[[ SUPPLIED PASSAGE open ]]

# Hedgecoe Macro Project II Multiple Elements



## jcdeboever (Feb 14, 2016)

Goal is to find additional element within the macro subject, thus creating interest and enhance composition. This project, the user was to explore their macro subject with a different thought process in terms of composition and explore creative thinking. The challenge was to study the main subject through viewfinder and search for an additional element. If I am successful, someone should notice it. Please tell me if you see more than one subject and what it is. Obviously the flower is the main subject (element) but there is another one. Please feel free to C & C as well.  Thanking @Derrel again for suggesting these wonderful, instructional books. 

Nikon Coolpix P7100, Tripod, manual mode with built in flash 1/16 power, center weight metering, AF-S macro focus mode, f/7.1,  4.000s, ISO 100, manual white balance. 76.7mm (35mm equivalent: 360mm).


----------



## Designer (Feb 14, 2016)

Could be an eyeball I guess.  Like a dragon's eye.


----------



## Designer (Feb 14, 2016)

What do I win?


----------



## Derrel (Feb 14, 2016)

[[ SUPPLIED PASSAGE closed ]]
[[ DATA SHOWN open ]]

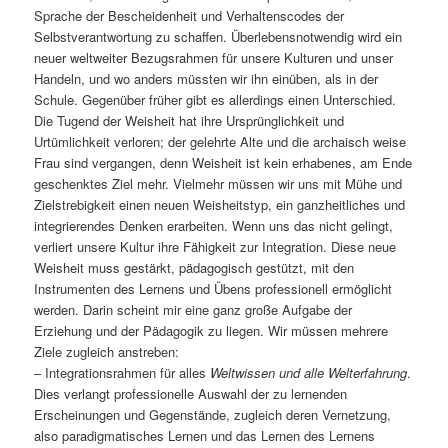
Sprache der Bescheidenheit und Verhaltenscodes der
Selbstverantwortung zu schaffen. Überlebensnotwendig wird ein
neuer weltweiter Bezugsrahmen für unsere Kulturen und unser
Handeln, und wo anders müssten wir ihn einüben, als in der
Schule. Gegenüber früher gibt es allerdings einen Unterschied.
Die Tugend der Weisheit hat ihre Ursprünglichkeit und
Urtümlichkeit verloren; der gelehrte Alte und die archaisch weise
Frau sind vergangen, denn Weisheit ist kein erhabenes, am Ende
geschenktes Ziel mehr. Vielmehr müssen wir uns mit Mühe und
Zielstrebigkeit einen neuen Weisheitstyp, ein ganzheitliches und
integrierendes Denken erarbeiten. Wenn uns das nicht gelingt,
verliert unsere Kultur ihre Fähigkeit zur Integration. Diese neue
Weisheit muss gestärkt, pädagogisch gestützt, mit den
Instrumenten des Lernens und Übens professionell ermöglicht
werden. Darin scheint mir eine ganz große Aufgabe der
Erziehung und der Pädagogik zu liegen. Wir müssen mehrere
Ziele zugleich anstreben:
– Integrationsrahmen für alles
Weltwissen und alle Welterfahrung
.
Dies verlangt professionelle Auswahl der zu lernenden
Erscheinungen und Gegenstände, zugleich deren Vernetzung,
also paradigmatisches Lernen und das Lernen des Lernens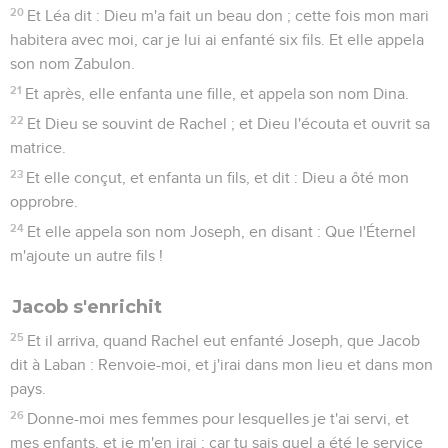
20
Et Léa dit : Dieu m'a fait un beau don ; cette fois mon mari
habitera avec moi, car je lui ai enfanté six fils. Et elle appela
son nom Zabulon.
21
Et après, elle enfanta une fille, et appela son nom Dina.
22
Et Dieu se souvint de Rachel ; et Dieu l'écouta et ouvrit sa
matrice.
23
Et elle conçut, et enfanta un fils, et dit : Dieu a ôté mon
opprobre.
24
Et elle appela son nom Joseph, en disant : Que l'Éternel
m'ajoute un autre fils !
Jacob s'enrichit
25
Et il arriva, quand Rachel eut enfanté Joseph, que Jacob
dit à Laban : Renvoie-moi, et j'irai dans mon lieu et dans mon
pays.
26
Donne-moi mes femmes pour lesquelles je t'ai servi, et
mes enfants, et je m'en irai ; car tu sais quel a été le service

[[ DATA SHOWN closed ]]
[[ DATA SHOWN open ]]

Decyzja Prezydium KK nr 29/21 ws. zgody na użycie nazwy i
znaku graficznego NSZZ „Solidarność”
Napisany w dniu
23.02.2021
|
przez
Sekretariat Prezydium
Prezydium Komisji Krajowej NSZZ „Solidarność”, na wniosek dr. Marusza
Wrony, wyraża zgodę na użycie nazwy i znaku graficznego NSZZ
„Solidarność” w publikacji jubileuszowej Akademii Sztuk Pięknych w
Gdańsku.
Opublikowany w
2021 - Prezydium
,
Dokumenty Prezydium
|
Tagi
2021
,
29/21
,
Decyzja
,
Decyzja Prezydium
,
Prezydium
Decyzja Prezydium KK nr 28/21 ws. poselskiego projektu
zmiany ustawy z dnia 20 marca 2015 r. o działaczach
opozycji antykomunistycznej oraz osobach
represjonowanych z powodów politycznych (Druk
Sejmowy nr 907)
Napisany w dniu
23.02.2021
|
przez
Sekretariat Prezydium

[[ DATA SHOWN closed ]]
[[ DATA SHOWN open ]]

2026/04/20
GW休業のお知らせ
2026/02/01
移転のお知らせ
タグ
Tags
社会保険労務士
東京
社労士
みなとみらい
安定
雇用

[[ DATA SHOWN closed ]]

__STUDY QUESTIONS__.
1 > In the Hedgecoe macro project thread, what camera did the original poster use for the photo?
2 > Continue the Hedgecoe macro project thread from the point where it stops.

__REPLIES__.
1 > A Nikon Coolpix P7100.

2 >
I think I see the secondary subject, but do not want to spoil it; after I saw Designer's comment, I looked for the dragon's eye, but thought more of a lizzard's eye. But I kept looking, and I do see another thing that could be construed to be "a subject".


----------



## jcdeboever (Feb 14, 2016)

I also took the time this afternoon to edit in black & white. This is the 2nd photo out of 3. I took 6 photo's with a macro lens using a film camera but this is NOT one of them.

The reason I am posting this is my love for film as I have purposely made exposures on both analog and digital to end an internal argument and use for comparison. I dialed in and wrote a script for a Gimp film plugin for the Kodak Kodalith Ortho 3 film, it is buggy but it did the trick for today. My inspiration comes from @timor and his interest in something he seen in one of my posts, his subtle direction is of great value to me. My goal is to compare the two after developing the film in order to standardize the tools I have in my possession.

35mm Film 1981 Kodak Kodalith Ortho BW for Your 35mm SLR Camera | eBay


----------



## jcdeboever (Feb 14, 2016)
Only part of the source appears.